Ces décideurs sont bien plus pressés d’anticiper les baisses démographiques pour supprimer des postes à l’école publique qu’ils ne l’étaient lorsqu’ils faisaient la sourde oreille aux besoins de recrutements face à l’accroissement démographique du babyboom de l’an 2000 et au départ en retraite massif d’enseignants à ce moment-là.

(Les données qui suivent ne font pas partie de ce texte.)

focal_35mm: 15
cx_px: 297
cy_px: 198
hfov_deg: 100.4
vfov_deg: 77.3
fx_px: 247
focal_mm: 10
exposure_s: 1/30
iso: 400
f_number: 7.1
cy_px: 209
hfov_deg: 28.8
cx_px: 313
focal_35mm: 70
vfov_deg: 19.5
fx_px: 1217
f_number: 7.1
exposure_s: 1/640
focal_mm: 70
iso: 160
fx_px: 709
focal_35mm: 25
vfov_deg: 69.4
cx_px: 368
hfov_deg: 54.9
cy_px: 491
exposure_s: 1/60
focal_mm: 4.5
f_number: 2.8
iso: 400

Les crises ont ainsi servi d’arguments pour réduire les postes, dans l’enseignement public. Il fallait donc aux gouvernants organiser un moindre regard sur l’utilisation de l’argent public au profit du privé. Cette pression des logiques économiques s’est imposée à tous les gouvernements qui n’ont pas voulu rompre avec elles. Même dans la période du gouvernement Hollande où le nombre de postes attribués au public a été en proportion équivalent au privé, cela s’est traduit sous ce ministère Vallaud-Belkacem par un accroissement du nombre de contractuels dans le public, surtout à la place des titulaires du CAPES. C’est dû à l’application des logiques austéritaires, avec pour conséquence une étape de précarisation supplémentaire du collège. Blanquer et Macron ont ainsi eu des arguments pour pointer les « défauts » du collège public et pour relancer une politique encore plus favorable au privé.
Vous parlez d’infox, quel rôle joue parcoursup pour vous?

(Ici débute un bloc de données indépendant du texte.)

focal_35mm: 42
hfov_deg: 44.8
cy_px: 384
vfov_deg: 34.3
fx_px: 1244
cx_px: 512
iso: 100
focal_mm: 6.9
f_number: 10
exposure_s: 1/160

La création même de Parcoursup a été prétextée en réaction à l’orientation par une machine, puisque le logiciel précédent intégrait une régulation académique : or, c’était pour le remplacer par des algorithmes locaux, preuve que ce n’était qu’un prétexte pour déréguler. D’autres infox ont été diffusés d’en haut, dans le fait de s’émouvoir soudainement de certains constats, d’en déformer d’autres par la présentation des statistiques… Tout cela était montré dès 2019 dans La Pensée par Pierre Clément, Marie-Paule Couto et Marianne Blanchard.

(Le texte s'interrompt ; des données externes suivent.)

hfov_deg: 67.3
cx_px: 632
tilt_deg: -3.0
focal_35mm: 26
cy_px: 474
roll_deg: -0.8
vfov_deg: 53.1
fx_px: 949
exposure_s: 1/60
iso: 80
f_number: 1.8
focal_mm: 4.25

En réalité, l’arrivée de Parcoursup s’explique avant tout par la volonté d’endiguer l’accès à l’enseignement supérieur public, comme le prouve avec la coïncidence qui ne peut pas relever du hasard : sa création survient exactement quand la génération du babyboom était au lycée. Le logiciel permet de refuser des jeunes, de les empêcher de poursuivre des études en leur faisant croire que c’est de leur faute et en masquant le manque de places disponibles. De plus, le logiciel favorise le « choix » de l’enseignement privé, comme le montrent des études récentes telles que celles d’Annabelle Allouch et Delphine Espagno. Et avec le développement de l’enseignement supérieur privé, financé par des fonds de pension qui profitent du financement public de ces formations pour faire des bénéfices sans les réinjecter dans le développement des formations, il y a besoin de recherches et de transparence.
Beaucoup de données ne sont pas accessibles aux chercheurs et aux journalistes. L’existence de la statistique publique est un atout pour notre pays, mais le pouvoir discrétionnaire au niveau national ou académique sur sa diffusion pose une question démocratique, sur le contrôle des décisions et de l’utilisation de l’argent public.